The CEO said this when responding to a question regarding the company’s contribution to the continuing efforts of the Steel Ministry to reduce India’s dependence on certain countries for the supply of coking coal. .
Earlier, the ministry had asked steelmakers to source coking coal from Russia and test the raw material in their factories and take stock of the outcome.
Coking coal is a key raw material used in the manufacture of steel by blast furnace, in addition to iron ore.
“We support the government’s initiative to view Russia as a source (of coking coal). This is a good option for us, otherwise we are too dependent on Australia,” he said.
He added that Australia also often had problems with cyclones and weather conditions. “For many reasons it is good for us to have more than one option. We have explored and tried certain materials.”

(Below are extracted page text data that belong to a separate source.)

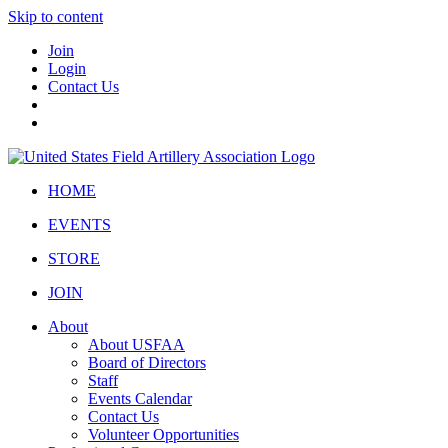
Skip to content
Join
Login
Contact Us
HOME
EVENTS
STORE
JOIN
About
About USFAA
Board of Directors
Staff
Events Calendar
Contact Us
Volunteer Opportunities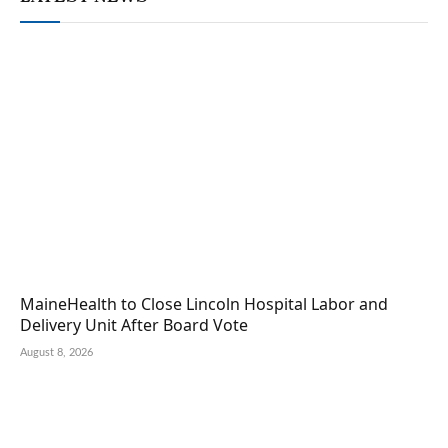
MaineHealth to Close Lincoln Hospital Labor and
Delivery Unit After Board Vote
August 8, 2026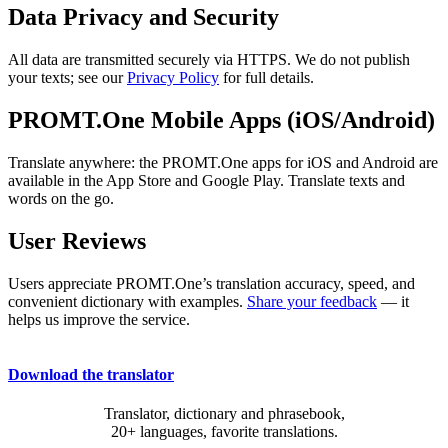
Data Privacy and Security
All data are transmitted securely via HTTPS. We do not publish
your texts; see our
Privacy Policy
for full details.
PROMT.One Mobile Apps (iOS/Android)
Translate anywhere: the PROMT.One apps for iOS and Android are
available in the App Store and Google Play. Translate texts and
words on the go.
User Reviews
Users appreciate PROMT.One’s translation accuracy, speed, and
convenient dictionary with examples.
Share your feedback
— it
helps us improve the service.
Download the translator
Translator, dictionary and phrasebook,
20+ languages, favorite translations.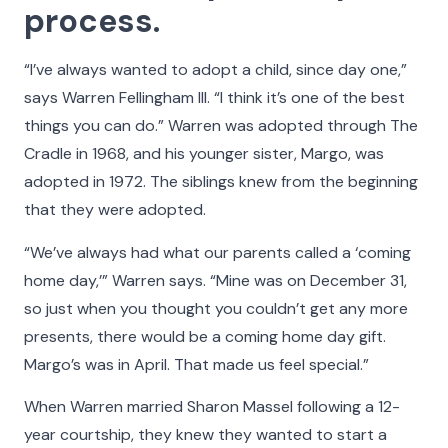
process.
“I’ve always wanted to adopt a child, since day one,”
says Warren Fellingham III. “I think it’s one of the best
things you can do.” Warren was adopted through The
Cradle in 1968, and his younger sister, Margo, was
adopted in 1972. The siblings knew from the beginning
that they were adopted.
“We’ve always had what our parents called a ‘coming
Faces of The Cradle
home day,’” Warren says. “Mine was on December 31,
so just when you thought you couldn’t get any more
For 100 years and counting, The Cradle has built
presents, there would be a coming home day gift.
nurturing families and provided lifelong support to
Margo’s was in April. That made us feel special.”
people whose lives have been touched by
When Warren married Sharon Massel following a 12-
adoption. Faces of The Cradle is a celebration of
year courtship, they knew they wanted to start a
their stories. Learn about some of the people who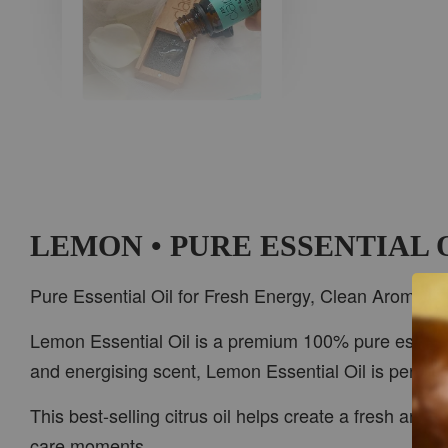
AROMA IN THE
WOODS
-
+
RM 37.00
RM 47.00
LEMON • PURE ESSENTIAL 
ADD TO CART
Pure Essential Oil for Fresh Energy, Clean Aroma &
Lemon Essential Oil is a premium 100% pure essential 
and energising scent, Lemon Essential Oil is perfect
PWP CAR WOOD DIFFUSER
This best-selling citrus oil helps create a fresh and 
care moments.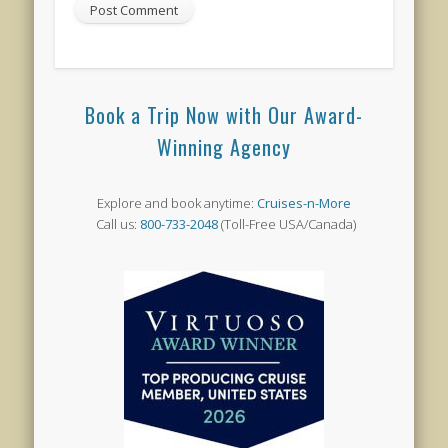
Book a Trip Now with Our Award-
Winning Agency
Explore and book anytime:
Cruises-n-More
Call us:
800-733-2048
(Toll-Free USA/Canada)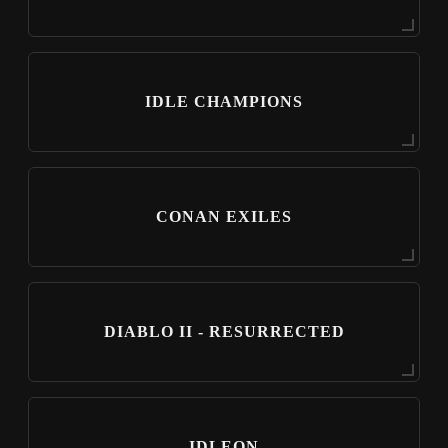
IDLE CHAMPIONS
CONAN EXILES
DIABLO II - RESURRECTED
IDLEON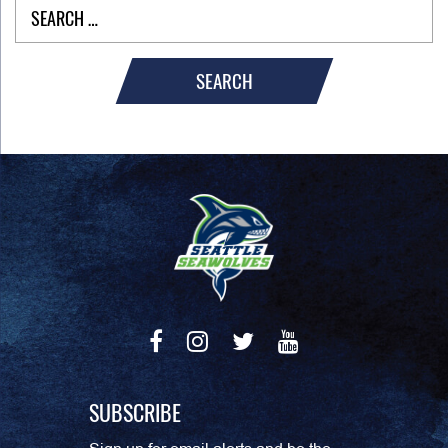
SEARCH
SUBSCRIBE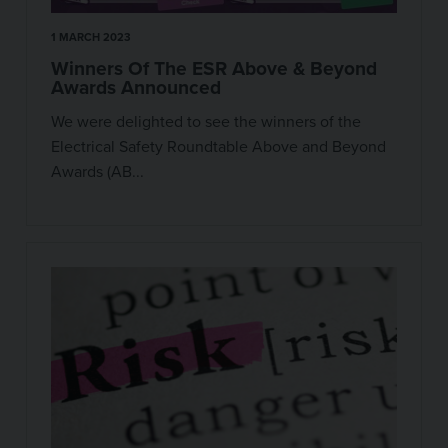
1 MARCH 2023
Winners Of The ESR Above & Beyond
Awards Announced
We were delighted to see the winners of the
Electrical Safety Roundtable Above and Beyond
Awards (AB...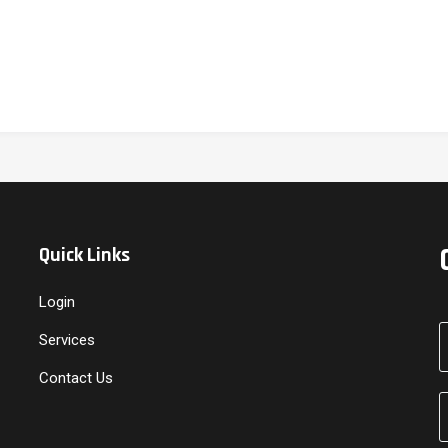
Quick Links
Login
Services
Contact Us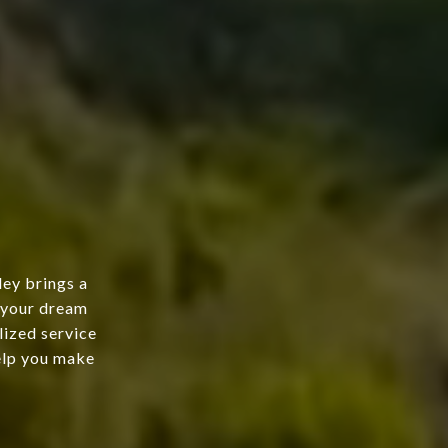
ley brings a
g your dream
lized service
help you make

Tata Steel produces steel using blast furnaces at its 11 MTPA (million tonnes per year) plant in Jamshedpur, Jharkhand, and 3-MTPA’s plant at Kalinganagar in Odisha.
When contacted for details of the experience, a spokesperson for Tata Steel said: “There is no information available at this time on this.”
Previously, the Chairman of the Steel Authority of India Ltd (SAIL) AK Chaudhary also said similar initiatives are being undertaken by the state steel maker.
In an interview with PTI, he said that domestic steelmakers rely heavily on imported coking coal.
The company is looking for new destinations and new suppliers to source coking coal from the international market to avoid relying on limited sources, Chaudhary said.
Besides Australia, some of the demand for coking coal also comes from South Africa, Canada and the United States.